Immediate database Web API? Representational State Transfer (REST or RESTful) is a technical description of how the World Wide Web works. If to imagine that the Web is a device, and it could have an operating system, its architectural style would be RESTful. A RESTful API is a type of web server that enables user-operated or automated clients to access resources that model a system’s data and functions. A well-designed REST API entice developers to use the web service and is today a must-have feature.
Another advantage of SOAP is that it offers built-in retry logic to compensate for failed communications. REST, on the other hand, doesn’t have a built-in messaging system. If a communication fails, the client has to deal with it by retrying. There’s also no standard set of rules for REST. This means that both parties (the service and the consumer) need to understand both content and context. At the end of the day, the best protocol is the one that makes the most sense for the organization, the types of clients that you need to support, and what you need in terms of flexibility.
If you need to develop a REST API for a database-driven application, it’s almost irresistible not to use the database tables as REST resources, the four HTTP methods as CRUD operations, and then simply expose your thinly-wrapped database as a REST API. The problem is that one of the foundations of the REST architecture is that the client-facing representation of a resource must be independent of the underlying implementation, and implementations details should definitely not be leaked to the client, which is all too easy with the database-driven approach. It’s also important to ask yourself if an almost raw database is the best interface you can offer your API users? I mean there is already a near-perfect language for doing CRUD operations on database tables, it’s called SQL… And you probably have some business logic on top of those tables that your API users would appreciate not having to re-implement in their own code. So how do you move beyond this database-oriented thinking and closer to a more RESTful design for your API?

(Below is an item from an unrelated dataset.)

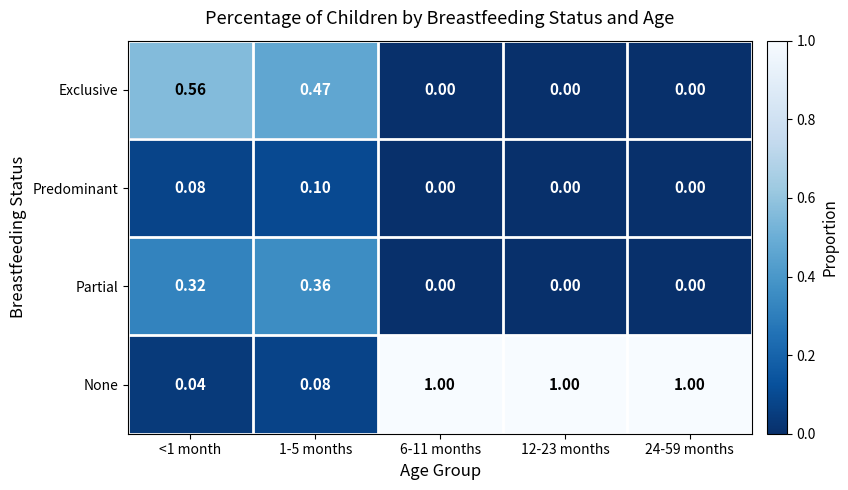

Which series has the largest total across all categories?

None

Use Visual Studio 2017 to create an empty Web API project. Make sure you add unit tests to the solution. This empty solution will be used as a stub for the generated code. Step 2 Run InstantWebAPI application, select the stub Visual Studio solution file (.sln) created in first step. Using a database connection dialog create a connection string to your server. Application supports MS SQL server, Express or Azure. Once a connection is established to the database, select the tables or views for which Web API needs to created and start the code generator. Find more details at Instant Rest API from your MS SQL database.